KS-01 „Klimaschutz für alle“

Kli­ma­schutz geht alle an und braucht „Bür­ger­be­we­gung und öko­lo­gi­sche Gerech­tig­keit“, darf also nicht allei­ne auf der Ebe­ne Kon­zer­ne und Poli­tik ver­han­delt wer­den. Die der­zei­ti­ge posi­ti­ve Stim­mung soll genutzt wer­den (u.a. für ein Tem­po­li­mit). Kli­ma­schutz bedeu­tet sowohl eine durch­set­zungs­star­ke öko­lo­gi­sche Ord­nungs­po­li­tik als auch die „Öko­lo­gi­sie­rung unse­rer Lebens­sti­le“ und eine „neue Kul­tur der öko­lo­gi­schen Ver­ant­wor­tung“. Das grü­ne Pro­jekt dabei ist die Unter­stüt­zung ent­spre­chen­der Ini­ta­ti­ven und Bür­ger­be­we­gun­gen. Das Stich­wort „öko­lo­gi­sche Gerech­tig­keit“ ver­weist auf die unter­schied­li­chen Fol­gen des Kli­ma­wan­dels in Deutsch­land und welt­weit je nach sozia­ler Lage; Belas­tun­gen und Chan­cen müs­sen gerecht ver­teilt wer­den ((erin­nert mich an die Stu­die Fair­Fu­ture des Wup­per­tal-Insti­tuts)). Als Ziel des Kampfs gegen den Kli­ma­wan­del wird die (auch anders­wo zu fin­den­den) Mar­ge von 2 Grad Cel­sisus Tem­pe­ra­tur­an­stieg im glo­ba­len Durch­schnitt aus­ge­ge­ben; dazu sol­len Indus­trie­län­der bis 2050 ihre CO2-Emis­sio­nen um 60 bis 80 Pro­zent ver­rin­gern. Es wer­den dann eini­ge aktu­el­le Pro­jek­te genannt: Kampf gegen Koh­le, Ver­rin­ge­rung der Emis­si­ons­zer­ti­fi­ka­te, För­de­rung KWK und Bio­gas, EU als Zone rege­ne­ra­ti­ver Ener­gie („euro­päi­sche Solar­uni­on“), Ver­bes­se­rung der Effi­zi­enz tech­ni­scher Gerä­te (Min­dest­stan­dard­s/­TOP-Run­ner-Poli­tik; Aus­wei­tung von Labels), eben­so im Ver­kehrs­be­reich Kenn­zeich­nungs­pflicht für CO2-Aus­stoss, Vor­bild­funk­ti­on der öffent­li­chen Hand, Tem­po­li­mit und zumin­dest im Nah­be­reich För­de­rung alter­na­ti­ver Mobi­li­täts­for­men, Kero­sin­be­steue­rung; das gan­ze in glo­ba­ler Zusam­men­ar­beit. – Klingt soweit alles wun­der­bar, mir fehlt aller­dings auch hier die Fra­ge der Kli­ma­fol­gen-Anpas­sung.
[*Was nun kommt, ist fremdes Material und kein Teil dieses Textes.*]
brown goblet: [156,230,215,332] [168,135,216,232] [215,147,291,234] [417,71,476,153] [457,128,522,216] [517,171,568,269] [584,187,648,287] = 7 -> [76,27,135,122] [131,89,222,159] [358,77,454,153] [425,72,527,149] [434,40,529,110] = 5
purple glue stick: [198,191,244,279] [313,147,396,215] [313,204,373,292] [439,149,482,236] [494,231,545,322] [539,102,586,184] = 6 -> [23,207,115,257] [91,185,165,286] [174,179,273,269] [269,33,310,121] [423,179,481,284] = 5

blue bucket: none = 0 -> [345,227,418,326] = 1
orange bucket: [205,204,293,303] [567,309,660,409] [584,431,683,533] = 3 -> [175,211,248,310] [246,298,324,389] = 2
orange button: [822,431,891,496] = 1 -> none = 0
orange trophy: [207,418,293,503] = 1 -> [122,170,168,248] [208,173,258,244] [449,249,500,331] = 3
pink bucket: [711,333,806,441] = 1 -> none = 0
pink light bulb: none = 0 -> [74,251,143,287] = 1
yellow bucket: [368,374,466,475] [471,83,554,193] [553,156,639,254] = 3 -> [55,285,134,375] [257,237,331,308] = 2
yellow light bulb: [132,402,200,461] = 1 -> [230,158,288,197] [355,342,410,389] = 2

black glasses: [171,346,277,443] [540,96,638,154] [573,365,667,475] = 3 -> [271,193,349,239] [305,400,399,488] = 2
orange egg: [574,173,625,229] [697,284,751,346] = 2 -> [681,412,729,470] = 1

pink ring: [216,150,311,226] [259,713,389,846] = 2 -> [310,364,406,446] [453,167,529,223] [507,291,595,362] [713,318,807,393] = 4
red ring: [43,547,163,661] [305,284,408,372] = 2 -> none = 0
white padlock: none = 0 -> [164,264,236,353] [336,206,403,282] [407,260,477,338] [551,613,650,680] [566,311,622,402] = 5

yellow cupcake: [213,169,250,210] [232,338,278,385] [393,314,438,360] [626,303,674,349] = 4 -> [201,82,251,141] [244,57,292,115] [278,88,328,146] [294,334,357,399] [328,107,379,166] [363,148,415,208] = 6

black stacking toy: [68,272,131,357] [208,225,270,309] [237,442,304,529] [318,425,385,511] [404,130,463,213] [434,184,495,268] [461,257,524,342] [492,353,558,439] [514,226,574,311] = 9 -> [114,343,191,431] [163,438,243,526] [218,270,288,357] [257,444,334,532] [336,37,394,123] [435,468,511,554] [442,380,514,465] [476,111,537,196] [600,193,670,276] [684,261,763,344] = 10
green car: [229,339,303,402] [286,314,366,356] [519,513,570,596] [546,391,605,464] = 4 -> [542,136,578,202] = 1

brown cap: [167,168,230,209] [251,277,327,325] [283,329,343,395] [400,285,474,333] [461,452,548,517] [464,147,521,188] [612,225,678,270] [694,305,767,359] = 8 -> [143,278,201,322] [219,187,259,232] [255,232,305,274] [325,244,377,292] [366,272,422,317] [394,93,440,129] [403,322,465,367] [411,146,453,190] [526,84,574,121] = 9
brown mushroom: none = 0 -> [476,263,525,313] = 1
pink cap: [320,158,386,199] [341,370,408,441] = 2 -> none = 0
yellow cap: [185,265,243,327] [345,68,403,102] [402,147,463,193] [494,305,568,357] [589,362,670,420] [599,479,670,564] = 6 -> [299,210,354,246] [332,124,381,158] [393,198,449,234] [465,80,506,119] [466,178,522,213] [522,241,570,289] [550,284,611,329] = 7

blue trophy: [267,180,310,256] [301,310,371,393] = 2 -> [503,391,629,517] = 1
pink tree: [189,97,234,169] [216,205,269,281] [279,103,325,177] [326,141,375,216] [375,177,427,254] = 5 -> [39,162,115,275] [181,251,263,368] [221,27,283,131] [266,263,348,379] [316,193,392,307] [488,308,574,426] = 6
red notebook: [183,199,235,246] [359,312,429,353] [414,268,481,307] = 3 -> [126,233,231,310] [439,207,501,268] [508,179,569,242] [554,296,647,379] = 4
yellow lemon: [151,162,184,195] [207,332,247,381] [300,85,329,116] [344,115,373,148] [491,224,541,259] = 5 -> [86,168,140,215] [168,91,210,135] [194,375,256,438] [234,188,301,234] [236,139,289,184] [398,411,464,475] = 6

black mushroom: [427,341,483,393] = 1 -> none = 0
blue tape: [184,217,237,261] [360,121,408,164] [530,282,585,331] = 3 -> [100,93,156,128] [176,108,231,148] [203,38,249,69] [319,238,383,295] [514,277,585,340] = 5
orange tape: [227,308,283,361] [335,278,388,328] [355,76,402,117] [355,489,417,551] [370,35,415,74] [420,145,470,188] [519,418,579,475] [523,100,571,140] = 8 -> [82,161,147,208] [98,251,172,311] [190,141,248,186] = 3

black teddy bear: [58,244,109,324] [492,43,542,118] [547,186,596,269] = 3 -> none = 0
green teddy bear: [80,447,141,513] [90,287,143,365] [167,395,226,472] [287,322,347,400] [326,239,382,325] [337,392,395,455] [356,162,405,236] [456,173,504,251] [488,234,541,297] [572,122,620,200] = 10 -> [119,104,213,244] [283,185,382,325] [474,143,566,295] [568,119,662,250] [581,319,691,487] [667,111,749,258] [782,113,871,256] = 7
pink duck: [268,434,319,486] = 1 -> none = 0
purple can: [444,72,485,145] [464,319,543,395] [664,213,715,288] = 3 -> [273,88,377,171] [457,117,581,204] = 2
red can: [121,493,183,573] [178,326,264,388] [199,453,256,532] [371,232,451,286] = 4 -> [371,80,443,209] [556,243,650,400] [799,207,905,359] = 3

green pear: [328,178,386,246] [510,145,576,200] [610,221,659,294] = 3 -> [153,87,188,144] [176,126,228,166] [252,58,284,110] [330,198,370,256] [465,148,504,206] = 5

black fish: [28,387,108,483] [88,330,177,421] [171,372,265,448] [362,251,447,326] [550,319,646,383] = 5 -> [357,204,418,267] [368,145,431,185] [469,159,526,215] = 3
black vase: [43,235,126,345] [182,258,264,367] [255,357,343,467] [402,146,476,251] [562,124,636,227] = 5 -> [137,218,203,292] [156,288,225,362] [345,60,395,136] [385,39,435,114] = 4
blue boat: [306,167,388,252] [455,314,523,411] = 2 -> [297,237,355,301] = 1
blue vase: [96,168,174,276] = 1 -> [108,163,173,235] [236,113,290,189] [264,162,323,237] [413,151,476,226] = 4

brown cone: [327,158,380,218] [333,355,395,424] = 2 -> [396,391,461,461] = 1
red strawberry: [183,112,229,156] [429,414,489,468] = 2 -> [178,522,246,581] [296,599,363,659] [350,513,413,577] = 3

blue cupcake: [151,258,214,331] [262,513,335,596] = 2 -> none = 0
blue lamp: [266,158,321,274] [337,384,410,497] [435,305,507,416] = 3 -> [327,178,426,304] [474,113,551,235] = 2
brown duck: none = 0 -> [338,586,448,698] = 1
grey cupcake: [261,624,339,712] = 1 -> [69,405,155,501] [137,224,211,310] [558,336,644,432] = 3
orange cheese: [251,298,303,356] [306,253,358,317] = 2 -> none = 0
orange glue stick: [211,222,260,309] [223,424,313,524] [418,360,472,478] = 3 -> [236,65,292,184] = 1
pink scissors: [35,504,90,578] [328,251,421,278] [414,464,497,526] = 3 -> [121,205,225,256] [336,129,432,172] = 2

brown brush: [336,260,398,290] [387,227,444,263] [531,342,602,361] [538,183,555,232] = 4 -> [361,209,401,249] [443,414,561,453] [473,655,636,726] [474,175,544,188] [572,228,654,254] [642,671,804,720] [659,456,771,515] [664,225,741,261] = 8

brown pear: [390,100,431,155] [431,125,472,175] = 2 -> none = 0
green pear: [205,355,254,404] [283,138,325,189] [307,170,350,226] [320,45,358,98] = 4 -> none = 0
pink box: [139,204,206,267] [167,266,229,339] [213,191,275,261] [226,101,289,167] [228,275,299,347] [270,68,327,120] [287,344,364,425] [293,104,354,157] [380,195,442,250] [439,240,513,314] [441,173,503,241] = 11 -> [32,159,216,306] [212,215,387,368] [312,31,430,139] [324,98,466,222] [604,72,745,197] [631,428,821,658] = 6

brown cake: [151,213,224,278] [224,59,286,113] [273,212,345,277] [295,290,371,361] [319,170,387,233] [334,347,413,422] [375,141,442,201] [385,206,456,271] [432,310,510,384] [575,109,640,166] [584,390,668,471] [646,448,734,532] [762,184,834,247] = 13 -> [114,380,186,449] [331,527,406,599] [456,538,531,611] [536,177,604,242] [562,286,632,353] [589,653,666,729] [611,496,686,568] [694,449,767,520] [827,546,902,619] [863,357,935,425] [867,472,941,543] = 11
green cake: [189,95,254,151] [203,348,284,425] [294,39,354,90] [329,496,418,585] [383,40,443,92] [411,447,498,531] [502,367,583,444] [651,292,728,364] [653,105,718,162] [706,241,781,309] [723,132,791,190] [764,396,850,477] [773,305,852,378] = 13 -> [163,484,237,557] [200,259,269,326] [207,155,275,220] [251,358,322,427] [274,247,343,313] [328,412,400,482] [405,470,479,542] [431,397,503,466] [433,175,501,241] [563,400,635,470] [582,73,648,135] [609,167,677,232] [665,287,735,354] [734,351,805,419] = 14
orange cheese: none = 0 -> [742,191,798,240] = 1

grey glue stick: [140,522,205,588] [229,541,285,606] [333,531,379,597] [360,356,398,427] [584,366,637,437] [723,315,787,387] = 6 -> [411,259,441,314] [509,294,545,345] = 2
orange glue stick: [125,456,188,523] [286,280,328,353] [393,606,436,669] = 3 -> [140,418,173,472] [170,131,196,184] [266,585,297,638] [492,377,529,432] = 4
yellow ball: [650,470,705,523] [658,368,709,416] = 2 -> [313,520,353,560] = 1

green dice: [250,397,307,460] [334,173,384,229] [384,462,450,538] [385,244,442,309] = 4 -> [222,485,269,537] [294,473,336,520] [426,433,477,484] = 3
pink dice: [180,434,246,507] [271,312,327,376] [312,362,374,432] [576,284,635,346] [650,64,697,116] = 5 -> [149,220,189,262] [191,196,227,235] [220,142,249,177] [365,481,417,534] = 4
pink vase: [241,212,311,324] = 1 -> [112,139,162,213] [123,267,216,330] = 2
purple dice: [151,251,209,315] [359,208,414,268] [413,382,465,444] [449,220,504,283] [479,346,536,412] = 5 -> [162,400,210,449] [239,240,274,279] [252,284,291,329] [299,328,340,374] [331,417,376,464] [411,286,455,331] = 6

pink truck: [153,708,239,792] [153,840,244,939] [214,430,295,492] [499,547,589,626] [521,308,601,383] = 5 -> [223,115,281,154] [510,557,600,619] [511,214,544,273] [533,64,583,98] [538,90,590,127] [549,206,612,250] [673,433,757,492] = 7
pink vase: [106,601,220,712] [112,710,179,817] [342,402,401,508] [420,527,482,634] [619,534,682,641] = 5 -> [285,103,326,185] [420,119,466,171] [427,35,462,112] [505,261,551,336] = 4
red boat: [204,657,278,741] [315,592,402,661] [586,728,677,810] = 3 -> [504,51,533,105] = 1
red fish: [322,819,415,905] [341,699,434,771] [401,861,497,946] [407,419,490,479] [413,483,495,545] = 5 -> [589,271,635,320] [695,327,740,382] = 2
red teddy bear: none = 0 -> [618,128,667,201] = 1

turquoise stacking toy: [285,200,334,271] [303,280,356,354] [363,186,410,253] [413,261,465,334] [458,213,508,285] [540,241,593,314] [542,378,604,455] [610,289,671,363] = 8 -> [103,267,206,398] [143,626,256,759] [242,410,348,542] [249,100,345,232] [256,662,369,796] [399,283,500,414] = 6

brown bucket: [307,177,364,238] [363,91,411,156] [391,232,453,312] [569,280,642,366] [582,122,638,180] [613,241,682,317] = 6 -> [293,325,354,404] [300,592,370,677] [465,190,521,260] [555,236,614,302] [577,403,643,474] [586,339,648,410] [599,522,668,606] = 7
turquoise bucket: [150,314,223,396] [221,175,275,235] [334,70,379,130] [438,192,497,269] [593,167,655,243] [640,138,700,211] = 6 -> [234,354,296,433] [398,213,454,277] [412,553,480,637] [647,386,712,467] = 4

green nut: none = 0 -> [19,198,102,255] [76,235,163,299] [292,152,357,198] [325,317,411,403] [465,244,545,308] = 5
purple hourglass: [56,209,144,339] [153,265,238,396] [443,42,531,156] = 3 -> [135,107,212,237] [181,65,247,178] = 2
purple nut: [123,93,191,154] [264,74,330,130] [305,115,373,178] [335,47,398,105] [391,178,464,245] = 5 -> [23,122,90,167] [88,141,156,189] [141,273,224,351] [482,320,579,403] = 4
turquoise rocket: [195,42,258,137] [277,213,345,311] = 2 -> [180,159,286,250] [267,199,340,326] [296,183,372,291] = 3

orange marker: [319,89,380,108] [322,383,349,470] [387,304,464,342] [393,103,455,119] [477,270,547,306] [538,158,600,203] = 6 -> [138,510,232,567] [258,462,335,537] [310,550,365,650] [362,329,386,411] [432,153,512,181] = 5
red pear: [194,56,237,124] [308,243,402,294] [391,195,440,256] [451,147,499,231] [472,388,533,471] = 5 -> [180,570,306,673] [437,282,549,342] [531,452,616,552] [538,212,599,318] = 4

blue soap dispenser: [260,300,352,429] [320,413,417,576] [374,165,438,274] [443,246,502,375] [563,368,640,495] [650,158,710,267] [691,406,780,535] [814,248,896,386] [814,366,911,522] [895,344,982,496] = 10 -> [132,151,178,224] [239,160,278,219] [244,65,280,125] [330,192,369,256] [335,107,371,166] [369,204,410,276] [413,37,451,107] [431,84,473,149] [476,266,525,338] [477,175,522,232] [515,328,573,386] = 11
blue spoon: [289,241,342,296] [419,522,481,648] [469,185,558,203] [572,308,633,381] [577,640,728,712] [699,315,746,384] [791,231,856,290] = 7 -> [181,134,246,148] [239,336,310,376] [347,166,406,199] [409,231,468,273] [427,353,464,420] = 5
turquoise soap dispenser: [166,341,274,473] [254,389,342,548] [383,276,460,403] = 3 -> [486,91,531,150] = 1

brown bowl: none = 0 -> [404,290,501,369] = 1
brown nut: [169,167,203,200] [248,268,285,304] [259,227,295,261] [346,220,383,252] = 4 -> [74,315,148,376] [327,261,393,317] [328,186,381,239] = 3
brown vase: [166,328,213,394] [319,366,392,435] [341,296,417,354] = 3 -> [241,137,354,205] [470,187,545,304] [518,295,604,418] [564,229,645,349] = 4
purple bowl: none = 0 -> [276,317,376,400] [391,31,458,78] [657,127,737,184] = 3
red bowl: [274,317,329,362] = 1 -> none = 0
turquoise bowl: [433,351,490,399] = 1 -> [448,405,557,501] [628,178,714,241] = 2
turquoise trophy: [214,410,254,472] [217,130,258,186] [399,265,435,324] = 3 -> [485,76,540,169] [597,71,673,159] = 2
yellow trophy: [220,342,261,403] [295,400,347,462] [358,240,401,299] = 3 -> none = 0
Ach ja: pas­send zu die­sem Antrag ist vor ein paar Tagen ein neu­es grü­nes Web­an­ge­bot an den Start gegan­gen:Grü­nes Kli­ma – mit Ver­hal­tens­tipps, inhalt­li­chen Bei­trä­gen aus ver­schie­de­ner Per­spek­ti­ve, Berich­ten über die grü­ne Kli­ma­schutz­kam­pa­gne usw. Sieht so ein biß­chen aus wie die elek­tro­ni­sche Fas­sung der im Antrag KS-01 gefor­der­te Bürgerbewegung.

KP-01 „Kinder in den Mittelpunkt – Kinderarmut bekämpfen“

Auf­hän­ger die­ses Antrags ist das The­ma Kin­der­ar­mut; kri­ti­siert wird, dass vie­le kin­der­po­li­ti­sche Maß­nah­men der gro­ßen Koali­ti­on vor allem „Mit­tel­klas­se­fa­mi­li­en und […] Eltern mit hohem und sehr hohem Ein­kom­men“ begüns­ti­gen, etwa wenn es um die steu­er­li­che Absetz­bar­keit von Kin­der­be­treu­ungs­kos­ten geht. 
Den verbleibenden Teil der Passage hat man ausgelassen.